Despite a 32 percent  year-over-year decrease in overall foreclosure activity in August — the ninth  consecutive month with an annual decrease —  California still  posted the nation’s third highest state foreclosure rate. One in every 340  California housing units had a foreclosure filing in August — twice the  national average.

 Florida foreclosure activity in August increased on a year-over-year basis for the seventh time  in the last eight months, helping the state post the nations’ second highest  foreclosure rate: one in every 328 housing units with a foreclosure filing.  Florida foreclosure starts increased 26 percent annually while scheduled  foreclosure auctions were up 4 percent and bank repossessions were up 12  percent.

Other states with  foreclosure rates among the nation’s 10 highest were Arizona (one in every 360  housing units with a foreclosure filing), Nevada (one in 402 housing units),  Georgia (one in 431 housing units), Ohio (one in 556 housing units), Michigan  (one in 593 housing units), Delaware (one in every 610 housing units) and  Colorado (one in every 617 housing units). 


Foreclosure activity in  August increased from the previous month in eight of the 10 cities with the nation’s  highest foreclosure rates among metropolitan areas with a population of 200,000  or more.

Foreclosure activity  increased from the previous month in the California cities of Modesto (14  percent), Merced (50 percent), Bakersfield (62 percent), Fresno (178 percent)  and Chico (87 percent).

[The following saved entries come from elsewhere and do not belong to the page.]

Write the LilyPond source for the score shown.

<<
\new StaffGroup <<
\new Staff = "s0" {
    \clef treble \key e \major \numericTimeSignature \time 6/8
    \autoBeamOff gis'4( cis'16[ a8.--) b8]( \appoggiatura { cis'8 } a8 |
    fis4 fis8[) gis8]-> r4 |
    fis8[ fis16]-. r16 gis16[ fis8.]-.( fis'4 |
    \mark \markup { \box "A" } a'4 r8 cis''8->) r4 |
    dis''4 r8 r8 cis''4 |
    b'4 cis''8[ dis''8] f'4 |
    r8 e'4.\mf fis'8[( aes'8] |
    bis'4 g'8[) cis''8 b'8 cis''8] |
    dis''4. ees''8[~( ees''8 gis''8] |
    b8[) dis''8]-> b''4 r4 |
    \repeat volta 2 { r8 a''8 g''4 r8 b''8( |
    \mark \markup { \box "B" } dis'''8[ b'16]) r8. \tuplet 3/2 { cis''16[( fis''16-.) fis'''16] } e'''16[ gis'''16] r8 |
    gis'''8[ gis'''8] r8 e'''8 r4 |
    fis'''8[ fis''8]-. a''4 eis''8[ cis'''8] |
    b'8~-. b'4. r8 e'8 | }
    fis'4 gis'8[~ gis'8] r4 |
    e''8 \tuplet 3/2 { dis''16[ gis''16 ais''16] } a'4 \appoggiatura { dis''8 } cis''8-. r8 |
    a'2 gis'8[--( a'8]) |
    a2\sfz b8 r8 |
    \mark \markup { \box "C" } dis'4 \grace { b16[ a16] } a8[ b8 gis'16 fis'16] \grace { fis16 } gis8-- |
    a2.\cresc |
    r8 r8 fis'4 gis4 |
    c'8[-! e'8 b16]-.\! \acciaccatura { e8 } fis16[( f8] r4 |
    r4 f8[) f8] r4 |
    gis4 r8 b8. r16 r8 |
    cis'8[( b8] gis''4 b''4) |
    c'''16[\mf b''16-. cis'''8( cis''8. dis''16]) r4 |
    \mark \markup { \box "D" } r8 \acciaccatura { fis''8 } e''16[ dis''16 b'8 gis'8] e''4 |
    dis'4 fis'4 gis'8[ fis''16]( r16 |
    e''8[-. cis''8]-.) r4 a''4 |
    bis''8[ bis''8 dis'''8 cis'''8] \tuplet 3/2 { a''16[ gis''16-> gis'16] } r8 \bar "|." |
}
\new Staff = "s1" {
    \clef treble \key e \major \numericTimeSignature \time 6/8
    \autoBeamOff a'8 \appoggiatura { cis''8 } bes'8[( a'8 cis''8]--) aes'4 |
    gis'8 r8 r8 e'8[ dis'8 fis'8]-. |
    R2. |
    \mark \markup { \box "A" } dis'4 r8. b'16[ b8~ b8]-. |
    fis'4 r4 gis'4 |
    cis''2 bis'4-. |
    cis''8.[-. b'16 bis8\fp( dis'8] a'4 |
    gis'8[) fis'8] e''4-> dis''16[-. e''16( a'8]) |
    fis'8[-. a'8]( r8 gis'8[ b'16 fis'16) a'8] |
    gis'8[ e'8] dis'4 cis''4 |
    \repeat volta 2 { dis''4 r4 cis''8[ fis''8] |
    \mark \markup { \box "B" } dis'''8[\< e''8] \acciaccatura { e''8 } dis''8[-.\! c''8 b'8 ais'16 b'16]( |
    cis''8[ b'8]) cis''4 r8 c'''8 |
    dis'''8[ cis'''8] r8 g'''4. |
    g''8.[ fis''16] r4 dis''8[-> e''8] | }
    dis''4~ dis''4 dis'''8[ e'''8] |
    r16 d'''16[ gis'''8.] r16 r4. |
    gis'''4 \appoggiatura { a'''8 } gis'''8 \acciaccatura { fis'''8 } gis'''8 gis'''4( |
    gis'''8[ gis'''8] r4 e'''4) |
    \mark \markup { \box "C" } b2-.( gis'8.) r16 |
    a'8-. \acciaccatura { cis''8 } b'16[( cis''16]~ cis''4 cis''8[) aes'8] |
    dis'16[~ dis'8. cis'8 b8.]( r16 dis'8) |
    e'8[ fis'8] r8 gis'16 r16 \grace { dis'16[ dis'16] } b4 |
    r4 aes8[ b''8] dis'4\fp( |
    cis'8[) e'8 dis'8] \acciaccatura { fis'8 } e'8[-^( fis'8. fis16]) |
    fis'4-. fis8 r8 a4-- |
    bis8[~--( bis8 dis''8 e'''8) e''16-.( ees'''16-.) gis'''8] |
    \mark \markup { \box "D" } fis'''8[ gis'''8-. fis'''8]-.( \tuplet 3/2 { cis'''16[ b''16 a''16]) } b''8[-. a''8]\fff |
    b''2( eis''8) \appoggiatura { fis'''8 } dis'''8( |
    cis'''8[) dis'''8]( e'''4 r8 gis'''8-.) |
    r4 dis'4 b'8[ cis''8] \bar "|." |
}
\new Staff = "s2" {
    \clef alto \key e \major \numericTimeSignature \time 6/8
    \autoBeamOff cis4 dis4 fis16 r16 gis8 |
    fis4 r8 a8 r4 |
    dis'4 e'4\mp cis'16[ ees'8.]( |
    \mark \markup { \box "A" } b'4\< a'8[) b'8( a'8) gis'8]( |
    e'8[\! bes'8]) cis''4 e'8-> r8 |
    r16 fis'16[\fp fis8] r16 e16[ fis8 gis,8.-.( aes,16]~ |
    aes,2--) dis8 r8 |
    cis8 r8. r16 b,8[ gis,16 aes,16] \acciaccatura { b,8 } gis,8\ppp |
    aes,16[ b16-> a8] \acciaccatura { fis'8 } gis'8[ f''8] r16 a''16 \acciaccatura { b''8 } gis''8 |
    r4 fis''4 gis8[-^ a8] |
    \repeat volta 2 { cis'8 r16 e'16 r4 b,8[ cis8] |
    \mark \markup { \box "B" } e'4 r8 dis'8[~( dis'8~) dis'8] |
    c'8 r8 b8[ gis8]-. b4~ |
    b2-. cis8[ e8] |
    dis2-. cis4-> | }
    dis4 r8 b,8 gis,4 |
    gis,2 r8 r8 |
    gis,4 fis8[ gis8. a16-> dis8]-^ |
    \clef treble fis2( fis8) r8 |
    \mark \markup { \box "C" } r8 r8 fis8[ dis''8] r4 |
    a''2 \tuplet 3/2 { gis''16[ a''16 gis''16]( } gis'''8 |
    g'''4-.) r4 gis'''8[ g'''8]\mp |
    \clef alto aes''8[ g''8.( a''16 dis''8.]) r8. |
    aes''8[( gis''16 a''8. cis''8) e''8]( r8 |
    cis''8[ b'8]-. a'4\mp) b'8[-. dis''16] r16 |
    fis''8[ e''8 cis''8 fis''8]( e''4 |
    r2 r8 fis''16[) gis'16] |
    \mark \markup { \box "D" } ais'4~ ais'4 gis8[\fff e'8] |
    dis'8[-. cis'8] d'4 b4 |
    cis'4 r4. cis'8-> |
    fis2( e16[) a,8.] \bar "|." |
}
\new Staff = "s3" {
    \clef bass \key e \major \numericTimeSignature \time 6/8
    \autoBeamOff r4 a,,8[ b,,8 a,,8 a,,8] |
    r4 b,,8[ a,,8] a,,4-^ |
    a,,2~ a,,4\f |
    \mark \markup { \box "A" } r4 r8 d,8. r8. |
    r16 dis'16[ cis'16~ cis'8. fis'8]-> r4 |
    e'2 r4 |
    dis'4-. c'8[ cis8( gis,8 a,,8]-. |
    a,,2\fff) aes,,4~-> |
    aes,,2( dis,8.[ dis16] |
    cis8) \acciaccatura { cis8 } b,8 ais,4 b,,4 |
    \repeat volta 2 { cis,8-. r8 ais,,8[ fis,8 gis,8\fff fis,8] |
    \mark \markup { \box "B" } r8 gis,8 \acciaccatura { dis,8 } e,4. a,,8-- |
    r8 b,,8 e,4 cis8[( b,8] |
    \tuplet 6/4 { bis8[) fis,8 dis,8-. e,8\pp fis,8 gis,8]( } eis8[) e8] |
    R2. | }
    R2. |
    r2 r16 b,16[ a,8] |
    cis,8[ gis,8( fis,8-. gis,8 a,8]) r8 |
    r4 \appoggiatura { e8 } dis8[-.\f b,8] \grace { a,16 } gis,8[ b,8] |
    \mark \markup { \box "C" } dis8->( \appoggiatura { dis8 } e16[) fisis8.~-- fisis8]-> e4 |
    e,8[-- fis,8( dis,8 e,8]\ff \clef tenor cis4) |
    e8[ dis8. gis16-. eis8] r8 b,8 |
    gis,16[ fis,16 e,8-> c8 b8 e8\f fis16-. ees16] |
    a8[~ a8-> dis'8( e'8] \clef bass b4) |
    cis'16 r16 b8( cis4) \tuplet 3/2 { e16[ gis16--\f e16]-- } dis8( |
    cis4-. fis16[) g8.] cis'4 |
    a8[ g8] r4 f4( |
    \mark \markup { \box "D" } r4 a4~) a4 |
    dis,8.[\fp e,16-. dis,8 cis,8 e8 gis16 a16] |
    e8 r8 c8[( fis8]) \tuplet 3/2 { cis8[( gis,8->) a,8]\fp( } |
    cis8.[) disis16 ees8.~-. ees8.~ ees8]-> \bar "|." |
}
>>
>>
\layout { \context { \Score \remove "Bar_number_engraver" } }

In Merced, foreclosure activity increased 13 percent  from August 2011 after 33 months of year-over-year decreases.

Other top 10 cities with  an increase in foreclosure activity from the previous month were Chicago (28  percent) and Rockford, Ill. (15 percent) and Miami (49 percent).

Modesto, Calif., posted  the nation’s highest metro foreclosure rate, one in every 172 housing units  with a foreclosure filing in August — nearly four times the national average —  and the top seven metro foreclosure rates were in California.